SPAC are generally dedicated for qualified investors, as in France thanks to the professional compartment of Euronext regulated market.
At the date of the investment, the targets are unknown. Besides, investors may have little or no control over acquisitions. Finally, the stakeholders, including financial institutions, may be exposed to conflict of interest risks when the SPAC quotation or acquisitions are made...Olivier Thébault, partner at Allen & Overy and Mia Dassas, counsel at Allen & Overy
Which actors mainly use SPAC ?
Some SPAC are created by sponsors known to investors (for example Xavier Niel and Matthieu Pigasse in France). Other projects are carried out by investment funds or banks (as in the United States or Amsterdam).

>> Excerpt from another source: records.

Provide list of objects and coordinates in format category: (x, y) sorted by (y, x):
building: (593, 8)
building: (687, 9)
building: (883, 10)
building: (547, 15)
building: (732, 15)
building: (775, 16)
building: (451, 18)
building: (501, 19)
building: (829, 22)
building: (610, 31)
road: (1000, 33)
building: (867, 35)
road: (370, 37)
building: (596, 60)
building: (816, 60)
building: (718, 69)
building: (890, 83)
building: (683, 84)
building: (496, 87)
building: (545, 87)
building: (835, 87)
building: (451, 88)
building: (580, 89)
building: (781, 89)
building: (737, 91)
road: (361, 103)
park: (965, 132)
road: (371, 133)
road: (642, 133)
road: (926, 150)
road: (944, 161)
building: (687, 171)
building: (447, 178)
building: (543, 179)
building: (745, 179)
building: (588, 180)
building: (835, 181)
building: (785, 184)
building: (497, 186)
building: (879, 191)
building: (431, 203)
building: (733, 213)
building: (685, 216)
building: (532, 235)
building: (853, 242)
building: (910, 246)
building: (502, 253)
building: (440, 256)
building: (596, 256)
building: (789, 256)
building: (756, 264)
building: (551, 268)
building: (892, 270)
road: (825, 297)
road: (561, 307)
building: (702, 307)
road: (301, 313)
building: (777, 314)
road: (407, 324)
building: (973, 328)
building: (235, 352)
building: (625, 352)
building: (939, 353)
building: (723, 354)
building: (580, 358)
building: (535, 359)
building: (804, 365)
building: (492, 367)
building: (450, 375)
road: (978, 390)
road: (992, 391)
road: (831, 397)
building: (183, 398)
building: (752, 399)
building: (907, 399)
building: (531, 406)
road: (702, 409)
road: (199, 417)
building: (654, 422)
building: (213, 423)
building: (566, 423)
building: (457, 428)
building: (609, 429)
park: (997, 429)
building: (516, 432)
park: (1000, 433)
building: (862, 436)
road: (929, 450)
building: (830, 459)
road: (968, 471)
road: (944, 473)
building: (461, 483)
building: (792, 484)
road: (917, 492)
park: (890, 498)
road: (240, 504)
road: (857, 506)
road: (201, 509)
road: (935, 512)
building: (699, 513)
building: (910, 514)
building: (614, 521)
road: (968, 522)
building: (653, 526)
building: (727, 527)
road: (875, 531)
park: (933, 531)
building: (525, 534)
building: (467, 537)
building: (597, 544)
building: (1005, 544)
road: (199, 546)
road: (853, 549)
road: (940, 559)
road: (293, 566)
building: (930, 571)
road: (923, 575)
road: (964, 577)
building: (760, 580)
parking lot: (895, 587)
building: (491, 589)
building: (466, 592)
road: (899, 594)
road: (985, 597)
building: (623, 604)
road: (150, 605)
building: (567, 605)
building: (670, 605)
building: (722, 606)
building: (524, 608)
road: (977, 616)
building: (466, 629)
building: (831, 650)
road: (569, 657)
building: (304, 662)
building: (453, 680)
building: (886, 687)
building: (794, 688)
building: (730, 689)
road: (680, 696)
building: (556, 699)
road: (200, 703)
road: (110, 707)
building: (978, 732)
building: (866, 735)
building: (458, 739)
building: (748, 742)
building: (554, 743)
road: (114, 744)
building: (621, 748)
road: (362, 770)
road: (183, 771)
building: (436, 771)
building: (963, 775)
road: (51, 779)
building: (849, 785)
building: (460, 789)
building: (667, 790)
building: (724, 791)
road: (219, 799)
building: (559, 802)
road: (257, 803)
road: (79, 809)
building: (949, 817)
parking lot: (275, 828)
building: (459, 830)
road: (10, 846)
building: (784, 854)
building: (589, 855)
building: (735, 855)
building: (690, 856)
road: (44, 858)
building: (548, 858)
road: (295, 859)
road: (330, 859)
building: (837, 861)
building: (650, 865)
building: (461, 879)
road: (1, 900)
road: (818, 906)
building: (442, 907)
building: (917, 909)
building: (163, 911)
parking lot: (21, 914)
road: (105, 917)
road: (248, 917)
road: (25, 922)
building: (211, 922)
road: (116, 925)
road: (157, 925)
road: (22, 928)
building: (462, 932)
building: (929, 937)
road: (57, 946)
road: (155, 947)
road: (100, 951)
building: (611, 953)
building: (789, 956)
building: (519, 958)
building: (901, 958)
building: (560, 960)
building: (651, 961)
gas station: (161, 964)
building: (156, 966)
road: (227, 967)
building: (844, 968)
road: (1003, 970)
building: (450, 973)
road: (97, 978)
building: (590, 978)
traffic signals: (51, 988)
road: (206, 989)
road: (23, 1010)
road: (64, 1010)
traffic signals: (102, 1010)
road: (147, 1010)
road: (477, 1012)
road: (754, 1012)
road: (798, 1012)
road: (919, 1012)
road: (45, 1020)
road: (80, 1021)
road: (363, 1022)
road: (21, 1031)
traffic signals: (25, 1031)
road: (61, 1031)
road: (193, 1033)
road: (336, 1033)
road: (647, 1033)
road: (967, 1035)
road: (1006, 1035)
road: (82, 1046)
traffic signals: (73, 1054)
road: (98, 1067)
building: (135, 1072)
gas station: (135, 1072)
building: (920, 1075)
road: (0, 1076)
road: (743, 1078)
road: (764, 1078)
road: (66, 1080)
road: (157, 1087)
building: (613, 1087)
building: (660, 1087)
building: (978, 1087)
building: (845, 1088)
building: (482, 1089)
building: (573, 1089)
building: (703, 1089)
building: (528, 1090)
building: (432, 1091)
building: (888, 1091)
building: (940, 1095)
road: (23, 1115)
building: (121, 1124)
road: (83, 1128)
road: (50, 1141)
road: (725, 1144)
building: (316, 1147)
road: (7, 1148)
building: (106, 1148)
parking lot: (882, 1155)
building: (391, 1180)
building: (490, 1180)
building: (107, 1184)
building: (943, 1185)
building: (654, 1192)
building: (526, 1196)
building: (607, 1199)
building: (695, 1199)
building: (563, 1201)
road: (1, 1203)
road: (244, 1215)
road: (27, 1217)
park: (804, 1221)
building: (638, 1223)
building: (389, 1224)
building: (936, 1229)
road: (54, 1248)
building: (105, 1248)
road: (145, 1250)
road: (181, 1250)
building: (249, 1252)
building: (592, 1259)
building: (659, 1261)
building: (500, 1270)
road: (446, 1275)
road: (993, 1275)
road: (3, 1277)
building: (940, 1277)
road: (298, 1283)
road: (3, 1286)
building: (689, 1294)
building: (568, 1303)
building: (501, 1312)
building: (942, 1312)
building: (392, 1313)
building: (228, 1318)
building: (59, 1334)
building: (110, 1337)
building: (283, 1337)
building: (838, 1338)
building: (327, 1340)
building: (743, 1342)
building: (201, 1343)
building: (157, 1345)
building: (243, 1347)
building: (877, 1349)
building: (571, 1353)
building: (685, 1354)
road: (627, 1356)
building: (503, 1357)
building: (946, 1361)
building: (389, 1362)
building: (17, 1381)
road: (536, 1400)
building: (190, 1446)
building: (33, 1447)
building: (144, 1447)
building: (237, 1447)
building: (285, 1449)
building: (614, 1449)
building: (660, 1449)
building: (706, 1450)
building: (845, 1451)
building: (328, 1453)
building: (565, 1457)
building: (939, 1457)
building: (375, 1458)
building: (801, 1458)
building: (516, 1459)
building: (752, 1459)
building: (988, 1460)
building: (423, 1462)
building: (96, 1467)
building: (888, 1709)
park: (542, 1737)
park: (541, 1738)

The United States also sees the emergence of the role of "adviser" of SPAC, or even of sponsor endorsed by personalities known to the general public (such as Serena Williams or Jay-Z).
How can we currently explain investors’ strong attraction for this type of vehicle?
Investors expect high gains over a limited time horizon. The identity and the experience of the sponsors are also determining factors. The funds raised are invested and generate interest. If no acquisition is made on time, the initial investment is refunded.
Why is the success of SPAC more important in the US than in Europe or Asia?
SPAC developed in the United States in the 1990s, taking advantage of a specific regulatory framework. Cultural differences also play an important role to explain this current gap. Finally, SPAC can respond to market constraints, especially in a context of high volatility.